Bantuan Langsung Tunai atau singkatan kerennya BLT tidak hanya milik 19,1 juta warga miskin yang terjaring datanya oleh pemerintah. Kelompok mahasiswa yang berlatar belakang ekonomi kurang mampu pun mendapat “perhatian” serius pemerintah. Jika orang miskin dapat jatah Rp100.000,- per bulan, maka mahasiswa dari keluarga ekonomi lemah mendapat “suntikan” beasiswa sebesar Rp500.000,- per semester.

Kalangan yang mengkritisi kebijakan pemerintah, baik bantuan langsung tunai yang diperuntukkan bagi warga miskin maupun beasiswa bagi mahasiswa dhuafa, tetap saja kritis menyikapinya.

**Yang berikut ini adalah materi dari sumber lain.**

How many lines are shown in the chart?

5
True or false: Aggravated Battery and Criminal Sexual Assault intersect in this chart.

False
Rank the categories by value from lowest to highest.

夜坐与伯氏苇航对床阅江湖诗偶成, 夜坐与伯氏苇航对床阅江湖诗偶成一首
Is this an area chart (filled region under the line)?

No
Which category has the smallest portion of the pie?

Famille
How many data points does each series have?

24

Baik program BLT maupun beasiswa dipandang sebagai upaya pemerintah “menyumpal suara” rakyat yang kian terjepit dalam krisis.

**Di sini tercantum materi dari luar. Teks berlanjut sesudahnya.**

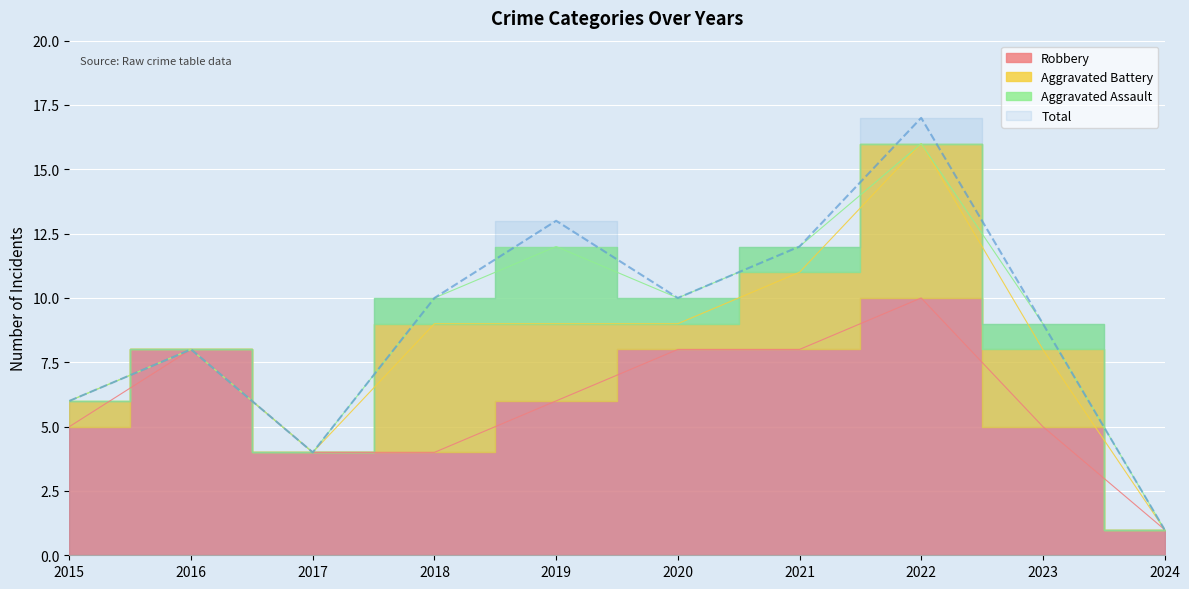

True or false: Total and Robbery intersect in this chart.

False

Sebagian besar rakyat di negeri ini masih menyimpan memori peristiwa huru-hara Mei ‘98 yang kemudian menjungkalkan kekuasaan Presiden Soeharto (rezim Orde Baru). Gedung-gedung pemerintahan, sentra-sentra bisnis, mall-mall, dijarah dan dibakar massa yang tak terkontrol emosinya. Bangsa ini kemudian mengalami krisis yang cukup akut, yang tak dapat diperbaiki dalam tempo singkat. Hingga sekarang pun sisa-sisa krisis masih dapat dirasakan oleh sebagian anak bangsa sini.

Presiden maupun pemerintah tentu tak mau mengalami kejadian serupa ‘98. Meski terasa berat pemerintah sudah berani mengeluarkan kebijakan menaikkan harga BBM rata-rata 28,75% per 23 Mei lalu. Padahal, risiko “gangguan” keamanan sebagai dampak kenaikan itu mulai nampak. Misalnya, kian melebarkan aksi-aksi penolakan kenaikan harga BBM di berbagai kelompok mahasiswa di penjuru Tanah Air.

Nah, aksi-aksi para aktivis mahasiswa ini bisa saja terus membesar dengan eskalasi yang sporadis maupun intensif. Kalau aparat keamanan (polisi) tidak sigap dan solid, tak menutup kemungkinan terjadi kerusuhan. Mungkin dapat dimaklumi jika kalangan yang kritis terhadap program beasiswa yang anggarannya diambilkan dari pengalihan subsidi BBM ini sebagai upaya pemerintah meredam unjuk rasa.

Pemerintah tentu menyanggah tudingan semacam itu. Melalui Menteri Keuangan Sri Mulyani Indrawati, sebagaimana diberitakan banyak media, pemerintah menyatakan program beasiswa ini murni sebagai program kompensasi kenaikan harga.

“Kecerdasan” mengambil kebijakan memang perlu. Soal tanggapan, komentar, ataupun kritik tinggal diterima dengan lapang. Kita tunggu saja reaksi dari mahasiswa atas program ini.